The NoCo Herald

Estes Park board approves 440 Valley Road rezoning to accommodation use

The Estes Park Town Board voted Tuesday to approve Ordinance 11-26, rezoning 440 Valley Road from RM multifamily residential to A-1 accommodations low intensity. The change allows the property’s existing three-unit lodge to be treated as a resort lodge rather than three separate vacation homes, aligning the zoning with the way the lodging structure already operates. The owners returned with written approval from 74% of record property owners within 500 feet, satisfying the town’s Ballot 300 requirements after an earlier denial.

Trustee Frank Lancaster, presenting the staff report, said the property includes a detached single-family home and a small three-unit lodge used for accommodations. He said no future development is proposed and that, if the site were ever redeveloped, it would be limited to three total units under A-1 zoning. Lancaster also said the Planning Commission unanimously recommended approval both when it first considered the request in January and again after the resubmitted application came back this month.

Speaking for the applicants, Chris Eshelman said the family has operated the small lodge for 15 years with "no complaints, no noise complaints, no complaint of any type" and described the rezone as an effort to correct a long-running zoning mismatch.

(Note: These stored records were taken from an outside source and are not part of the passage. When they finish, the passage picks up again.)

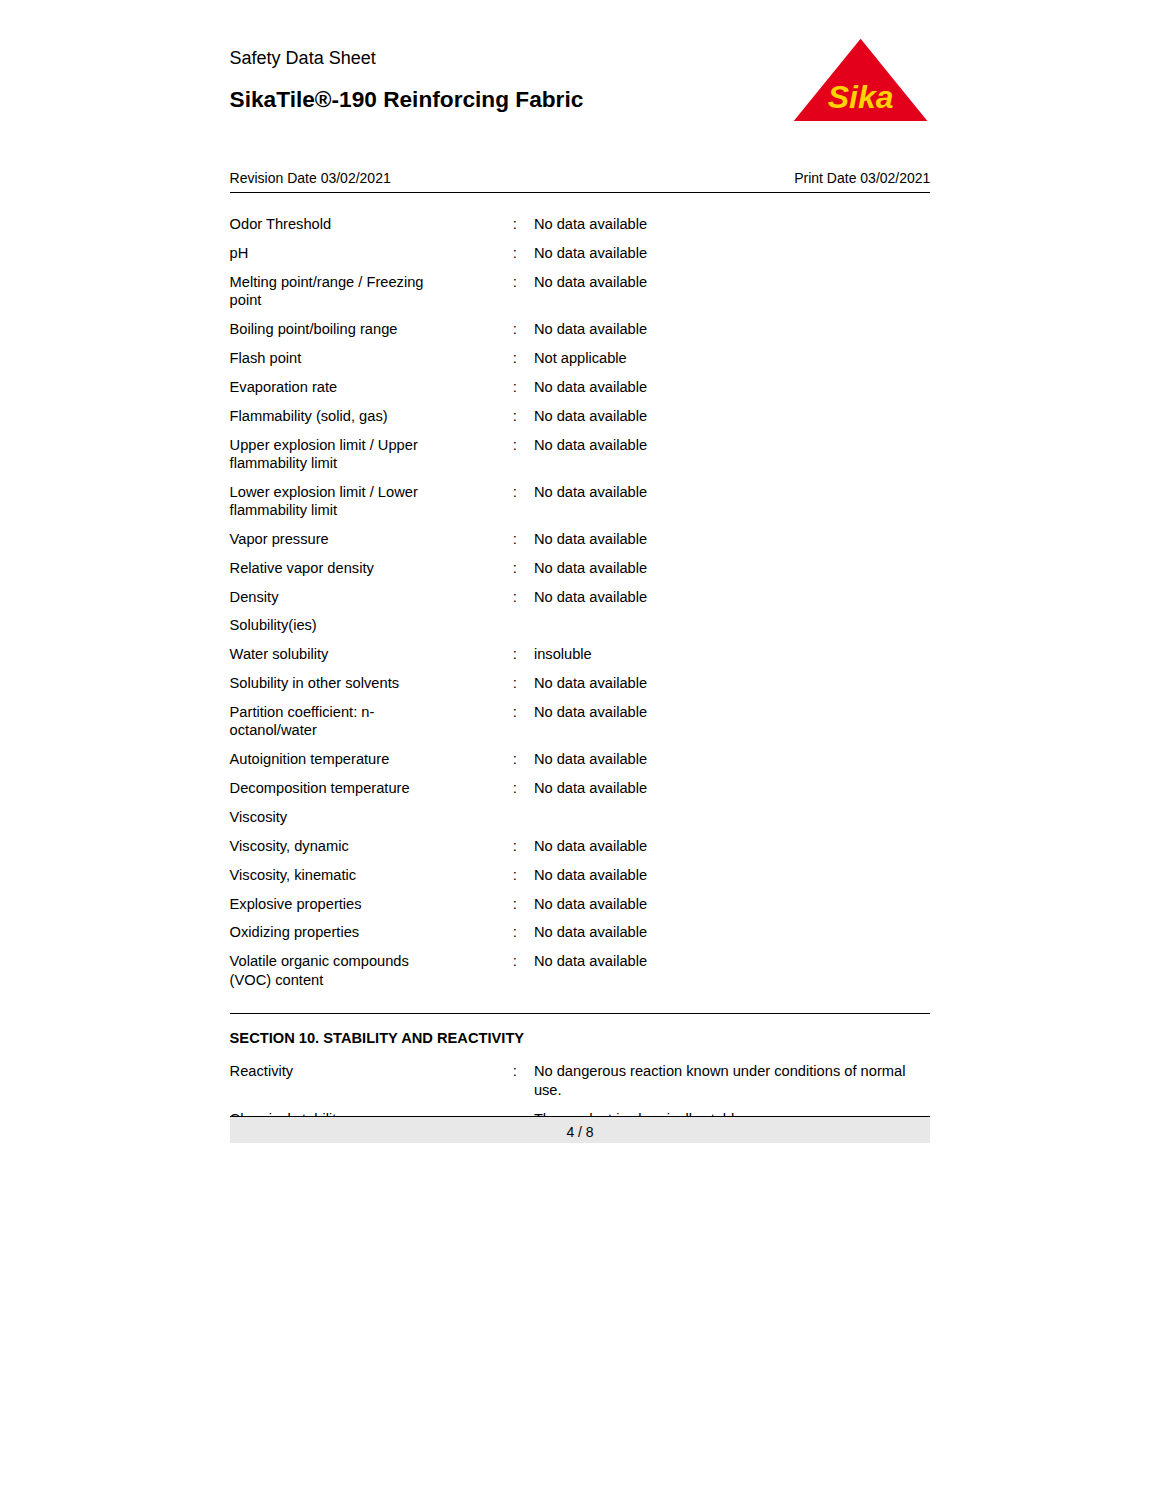Sika R
Safety Data Sheet
SikaTile®-190 Reinforcing Fabric
Revision Date 03/02/2021 Print Date 03/02/2021
| Odor Threshold | : | No data available |
| pH | : | No data available |
| Melting point/range / Freezing point | : | No data available |
| Boiling point/boiling range | : | No data available |
| Flash point | : | Not applicable |
| Evaporation rate | : | No data available |
| Flammability (solid, gas) | : | No data available |
| Upper explosion limit / Upper flammability limit | : | No data available |
| Lower explosion limit / Lower flammability limit | : | No data available |
| Vapor pressure | : | No data available |
| Relative vapor density | : | No data available |
| Density | : | No data available |
| Solubility(ies) |
| Water solubility | : | insoluble |
| Solubility in other solvents | : | No data available |
| Partition coefficient: n- octanol/water | : | No data available |
| Autoignition temperature | : | No data available |
| Decomposition temperature | : | No data available |
| Viscosity |
| Viscosity, dynamic | : | No data available |
| Viscosity, kinematic | : | No data available |
| Explosive properties | : | No data available |
| Oxidizing properties | : | No data available |
| Volatile organic compounds (VOC) content | : | No data available |
SECTION 10. STABILITY AND REACTIVITY
| Reactivity | : | No dangerous reaction known under conditions of normal use. |
| Chemical stability | : | The product is chemically stable. |
4 / 8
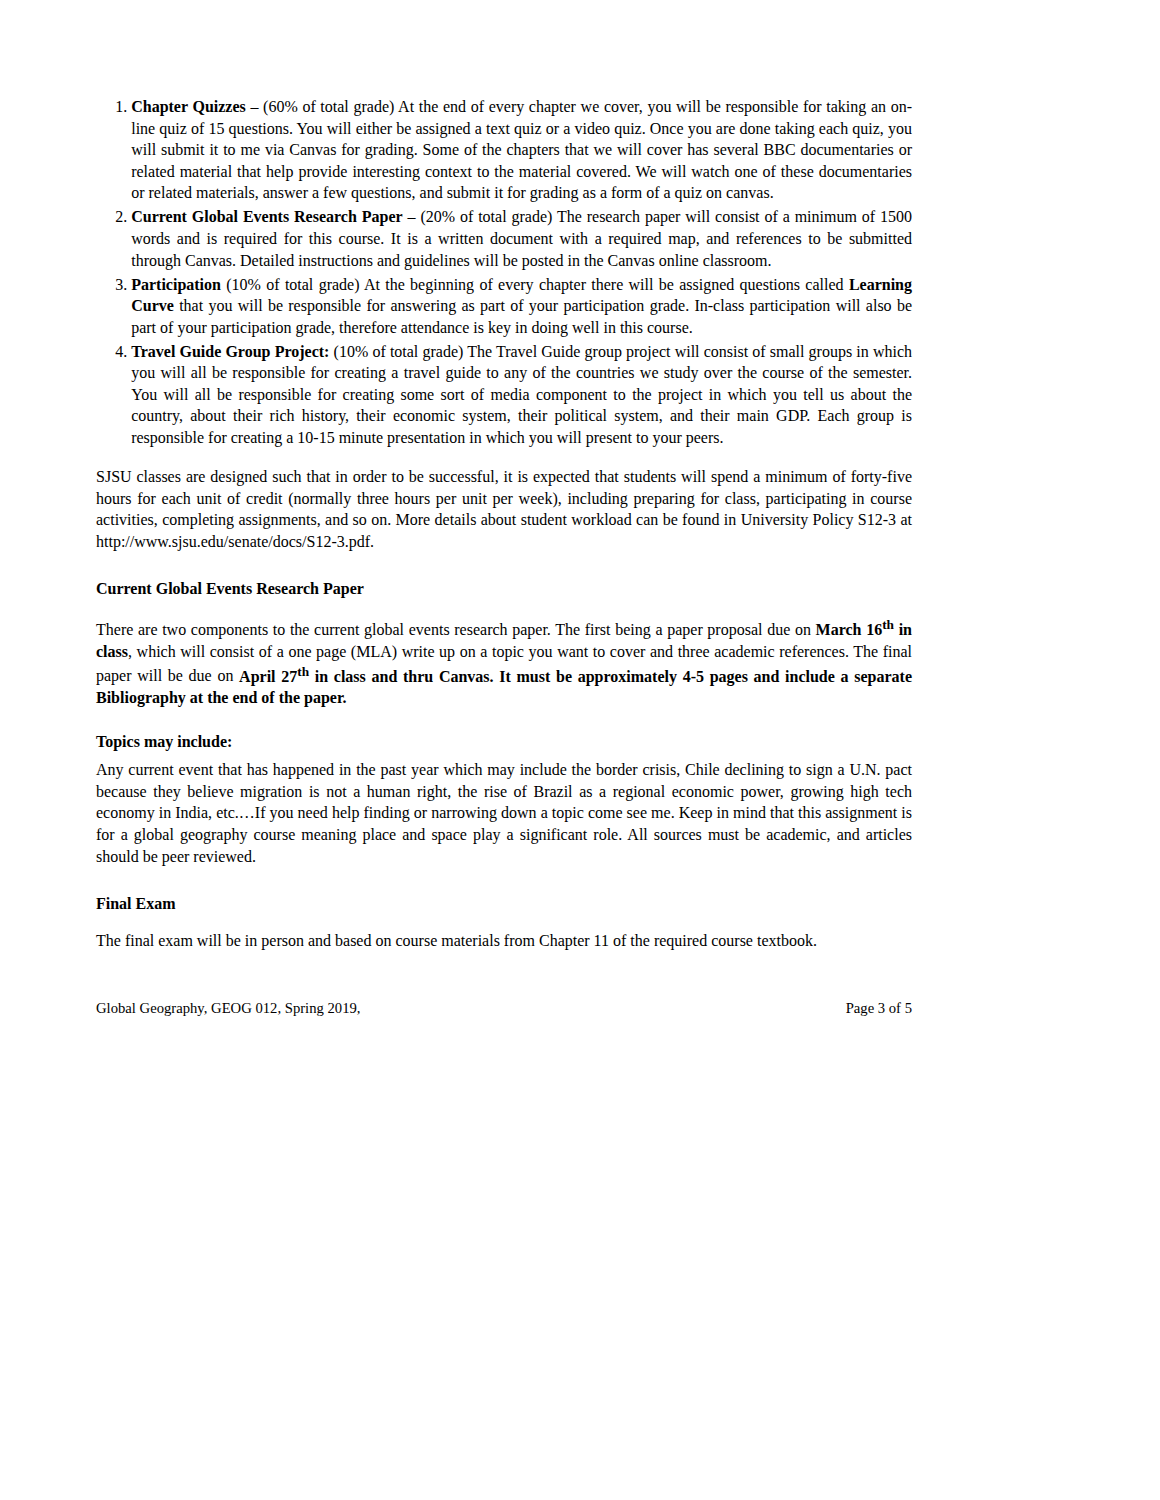Chapter Quizzes – (60% of total grade) At the end of every chapter we cover, you will be responsible for taking an on-line quiz of 15 questions. You will either be assigned a text quiz or a video quiz. Once you are done taking each quiz, you will submit it to me via Canvas for grading. Some of the chapters that we will cover has several BBC documentaries or related material that help provide interesting context to the material covered. We will watch one of these documentaries or related materials, answer a few questions, and submit it for grading as a form of a quiz on canvas.
Current Global Events Research Paper – (20% of total grade) The research paper will consist of a minimum of 1500 words and is required for this course. It is a written document with a required map, and references to be submitted through Canvas. Detailed instructions and guidelines will be posted in the Canvas online classroom.
Participation (10% of total grade) At the beginning of every chapter there will be assigned questions called Learning Curve that you will be responsible for answering as part of your participation grade. In-class participation will also be part of your participation grade, therefore attendance is key in doing well in this course.
Travel Guide Group Project: (10% of total grade) The Travel Guide group project will consist of small groups in which you will all be responsible for creating a travel guide to any of the countries we study over the course of the semester. You will all be responsible for creating some sort of media component to the project in which you tell us about the country, about their rich history, their economic system, their political system, and their main GDP. Each group is responsible for creating a 10-15 minute presentation in which you will present to your peers.
SJSU classes are designed such that in order to be successful, it is expected that students will spend a minimum of forty-five hours for each unit of credit (normally three hours per unit per week), including preparing for class, participating in course activities, completing assignments, and so on. More details about student workload can be found in University Policy S12-3 at http://www.sjsu.edu/senate/docs/S12-3.pdf.
Current Global Events Research Paper
There are two components to the current global events research paper. The first being a paper proposal due on March 16th in class, which will consist of a one page (MLA) write up on a topic you want to cover and three academic references. The final paper will be due on April 27th in class and thru Canvas. It must be approximately 4-5 pages and include a separate Bibliography at the end of the paper.
Topics may include:
Any current event that has happened in the past year which may include the border crisis, Chile declining to sign a U.N. pact because they believe migration is not a human right, the rise of Brazil as a regional economic power, growing high tech economy in India, etc.…If you need help finding or narrowing down a topic come see me. Keep in mind that this assignment is for a global geography course meaning place and space play a significant role. All sources must be academic, and articles should be peer reviewed.
Final Exam
The final exam will be in person and based on course materials from Chapter 11 of the required course textbook.
Global Geography, GEOG 012, Spring 2019, Page 3 of 5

Another owner said the board’s January denial was based on Ballot 300 requirements and that the family then spent about three weeks gathering signatures from nearby property owners, collecting 23 of 31 possible approvals.

Mayor Gary Hall backed the request, calling it "a pretty non-controversial rezoning" and telling the applicants, "I think this board as a whole believes that this should be rezoned." Trustees also discussed whether the case could influence other lodging properties seeking rezoning to avoid workforce housing linkage fees. Trustee Bill Brown said other property owners could seek rezoning, but added that "getting around the linkage fee is not a justification for rezoning." Trustee Mark Igel said he did not see the case as setting a precedent because of the property’s specific history.

The staff report noted one letter of opposition raising concerns that the rezoning could shift the street’s character from residential to commercial, but no one spoke against the request at the hearing. During board discussion, trustees also confirmed that rezoning the property would not increase its allowable density; Lancaster said any future owner would still be limited to three units.

The ordinance, listed as Planning Commission Action Item Ordinance 11-26, approved the resubmitted application after the owners met the neighbor-signature requirement added under Ordinance 11-25.